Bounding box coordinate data
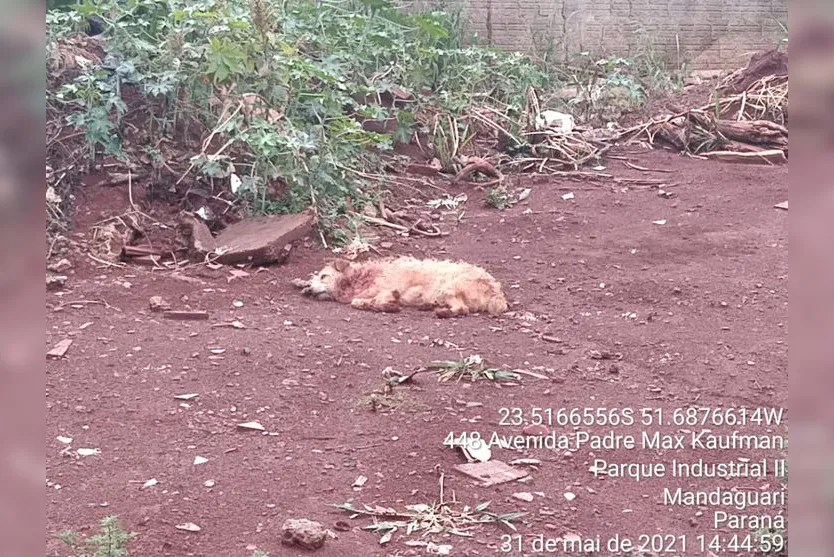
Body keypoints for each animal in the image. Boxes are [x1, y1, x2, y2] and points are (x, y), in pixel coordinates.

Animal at [294, 256, 508, 318]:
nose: (311, 290)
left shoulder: (385, 289)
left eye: (324, 276)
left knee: (462, 309)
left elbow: (359, 301)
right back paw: (430, 306)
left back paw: (441, 312)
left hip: (448, 287)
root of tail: (496, 291)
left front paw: (387, 305)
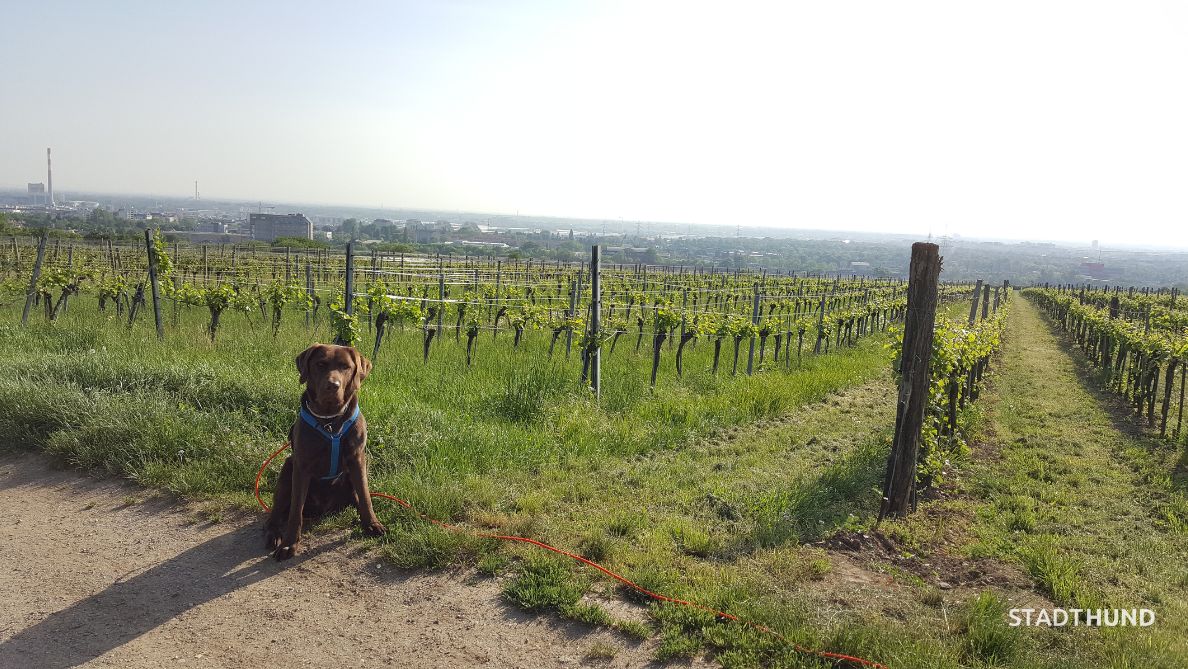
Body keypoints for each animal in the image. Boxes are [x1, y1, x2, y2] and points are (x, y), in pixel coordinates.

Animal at [264, 344, 384, 560]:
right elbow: (295, 510)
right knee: (276, 513)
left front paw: (371, 524)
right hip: (288, 467)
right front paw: (289, 544)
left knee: (356, 496)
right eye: (320, 364)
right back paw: (274, 533)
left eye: (345, 366)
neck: (330, 420)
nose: (332, 385)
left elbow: (365, 496)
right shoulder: (301, 466)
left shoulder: (358, 459)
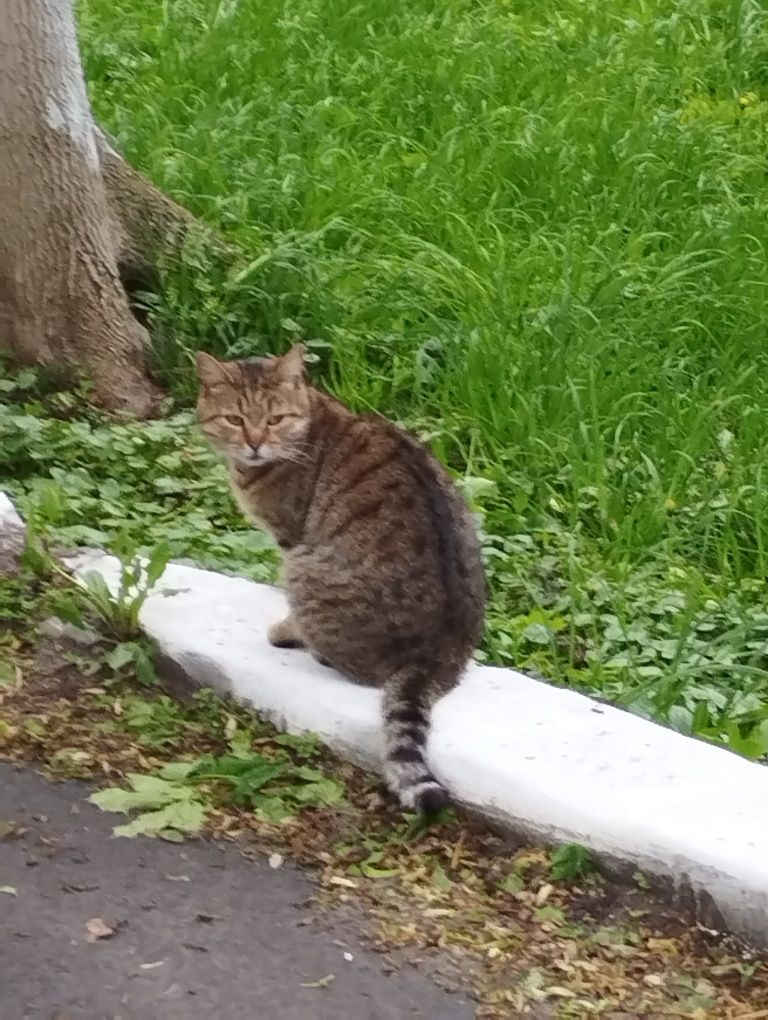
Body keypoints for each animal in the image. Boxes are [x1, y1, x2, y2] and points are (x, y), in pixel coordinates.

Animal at [197, 342, 485, 811]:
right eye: (235, 419)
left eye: (274, 419)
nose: (255, 444)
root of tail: (436, 656)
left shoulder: (290, 539)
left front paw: (286, 629)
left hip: (304, 567)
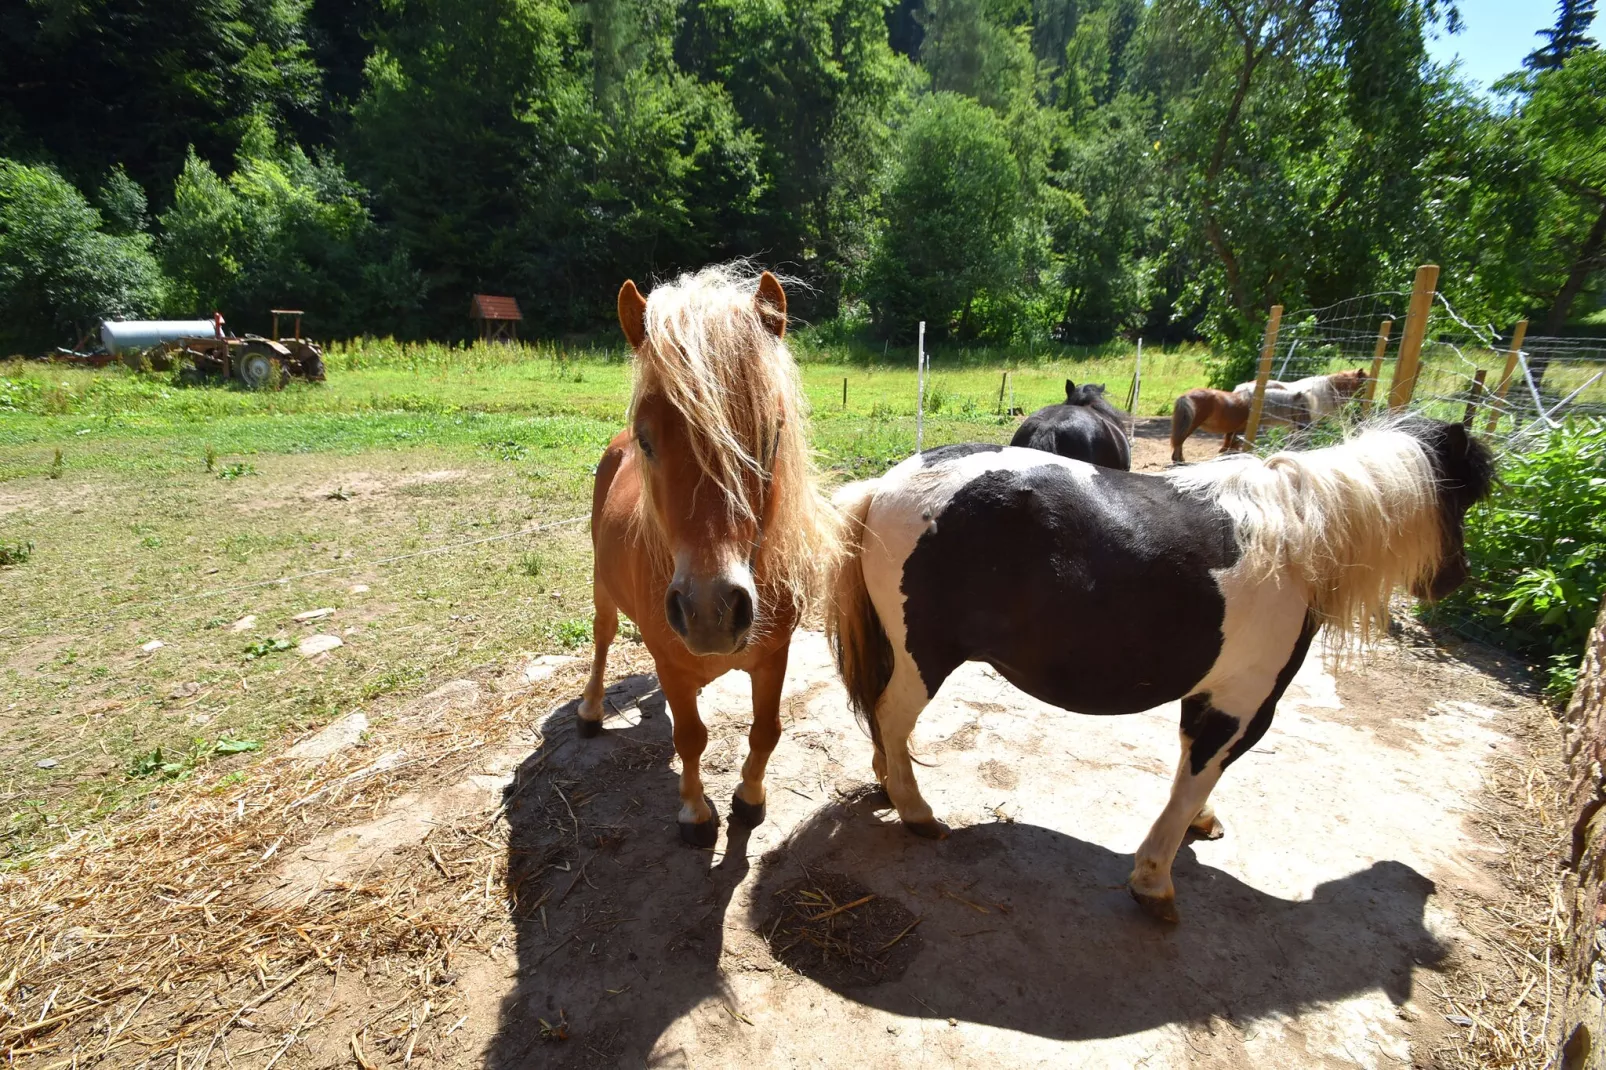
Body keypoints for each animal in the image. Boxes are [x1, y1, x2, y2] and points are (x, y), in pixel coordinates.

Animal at [581, 265, 841, 841]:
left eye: (770, 435)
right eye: (647, 440)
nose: (710, 611)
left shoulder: (773, 658)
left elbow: (766, 730)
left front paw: (749, 797)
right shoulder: (673, 667)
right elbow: (690, 738)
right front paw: (696, 813)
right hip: (602, 587)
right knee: (603, 638)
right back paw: (589, 710)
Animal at [828, 417, 1490, 918]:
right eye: (1464, 499)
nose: (1455, 578)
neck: (1300, 541)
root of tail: (888, 486)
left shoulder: (1210, 695)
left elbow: (1190, 771)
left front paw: (1201, 823)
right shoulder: (1244, 703)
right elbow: (1199, 773)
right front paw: (1154, 880)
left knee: (885, 725)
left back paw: (890, 786)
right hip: (926, 660)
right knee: (892, 717)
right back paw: (917, 812)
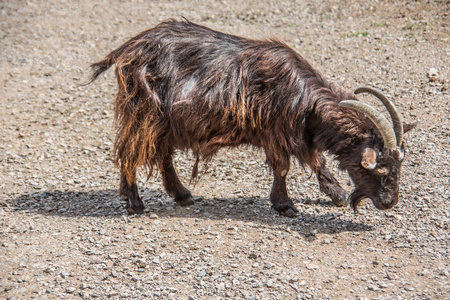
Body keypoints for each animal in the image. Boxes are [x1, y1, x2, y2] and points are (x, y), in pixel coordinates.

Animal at [90, 19, 414, 216]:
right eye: (381, 169)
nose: (389, 202)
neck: (303, 95)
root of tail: (129, 48)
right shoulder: (276, 133)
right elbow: (283, 168)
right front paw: (285, 205)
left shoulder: (298, 133)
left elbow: (317, 160)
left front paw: (336, 194)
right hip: (144, 113)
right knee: (130, 151)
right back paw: (134, 201)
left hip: (164, 123)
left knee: (162, 155)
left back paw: (181, 194)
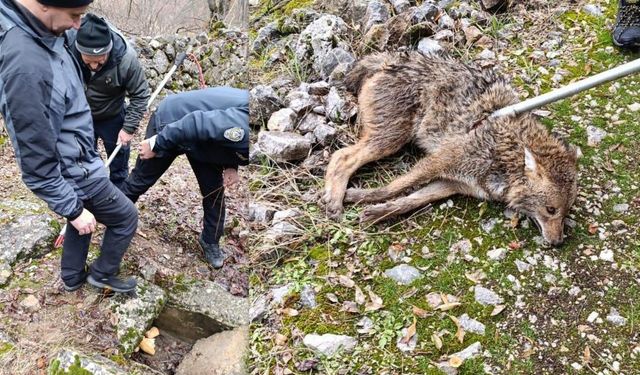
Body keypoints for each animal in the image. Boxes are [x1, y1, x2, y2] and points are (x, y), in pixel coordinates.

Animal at [322, 52, 576, 247]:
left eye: (565, 213)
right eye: (551, 210)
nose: (558, 243)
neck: (505, 153)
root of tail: (390, 60)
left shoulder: (451, 184)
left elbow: (411, 200)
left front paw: (376, 211)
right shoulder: (438, 161)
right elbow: (396, 186)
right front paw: (362, 198)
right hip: (390, 140)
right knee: (341, 156)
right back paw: (334, 201)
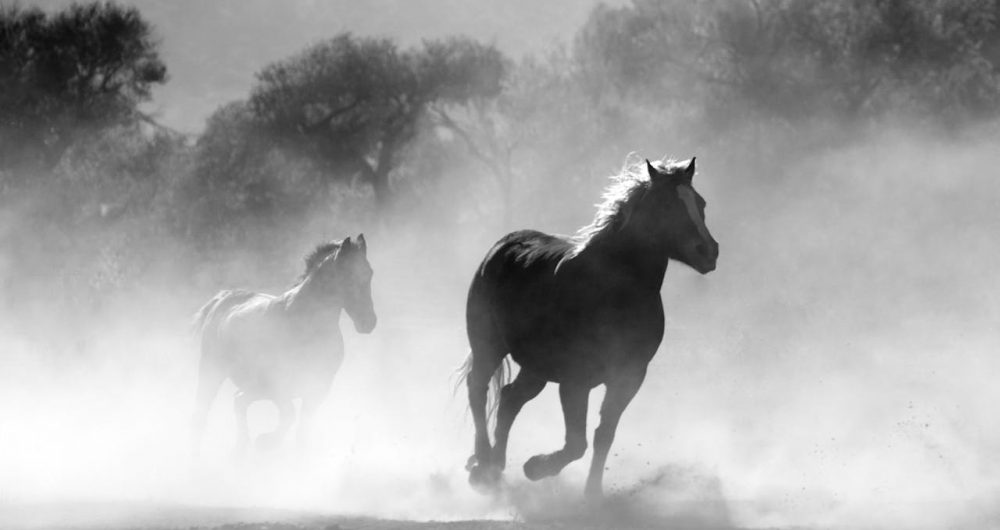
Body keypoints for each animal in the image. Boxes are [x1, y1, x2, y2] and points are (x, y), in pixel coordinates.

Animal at [188, 235, 376, 454]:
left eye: (369, 273)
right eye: (348, 275)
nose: (368, 322)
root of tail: (223, 298)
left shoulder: (317, 389)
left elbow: (302, 431)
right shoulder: (279, 385)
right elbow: (289, 415)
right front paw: (265, 441)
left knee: (239, 401)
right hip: (212, 371)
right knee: (203, 412)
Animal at [460, 155, 720, 498]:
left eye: (700, 203)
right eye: (666, 204)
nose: (708, 251)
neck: (614, 291)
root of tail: (502, 246)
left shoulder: (629, 377)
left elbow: (603, 435)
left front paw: (592, 494)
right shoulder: (576, 380)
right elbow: (576, 443)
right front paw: (536, 467)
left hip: (536, 367)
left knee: (509, 398)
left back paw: (495, 467)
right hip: (488, 346)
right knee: (478, 390)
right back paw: (483, 466)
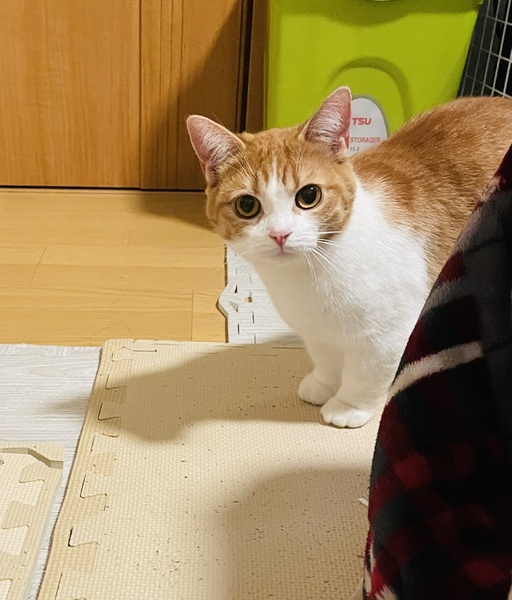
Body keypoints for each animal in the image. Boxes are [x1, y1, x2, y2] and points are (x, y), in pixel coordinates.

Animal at [186, 86, 512, 428]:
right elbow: (326, 359)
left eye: (309, 195)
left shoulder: (390, 334)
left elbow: (366, 375)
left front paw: (347, 406)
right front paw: (323, 385)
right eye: (247, 205)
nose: (280, 234)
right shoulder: (317, 332)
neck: (307, 279)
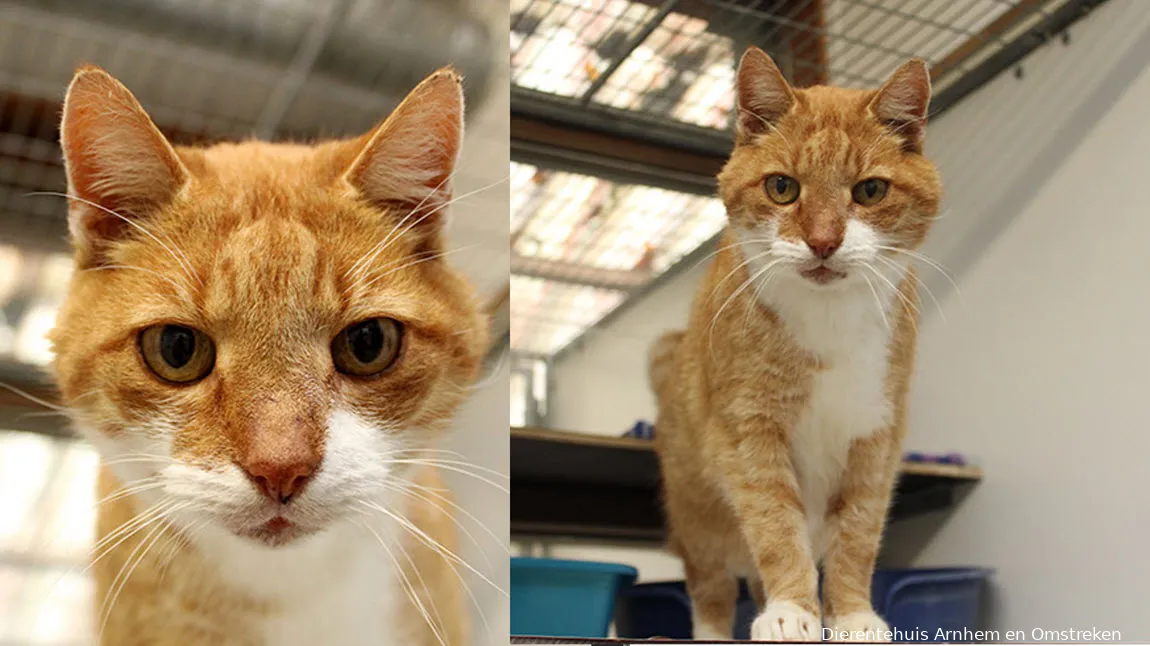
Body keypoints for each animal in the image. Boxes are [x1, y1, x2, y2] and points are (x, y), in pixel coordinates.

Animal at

● **WHAT THE TASK ASKS**
Copy out each line of the data containing the string "root".

● **THE ANSWER**
root of tail: (496, 291)
root of tail: (436, 656)
root of tail: (888, 486)
root of tail: (129, 48)
root of tail: (390, 60)
root of tail: (223, 298)
root of tail: (502, 246)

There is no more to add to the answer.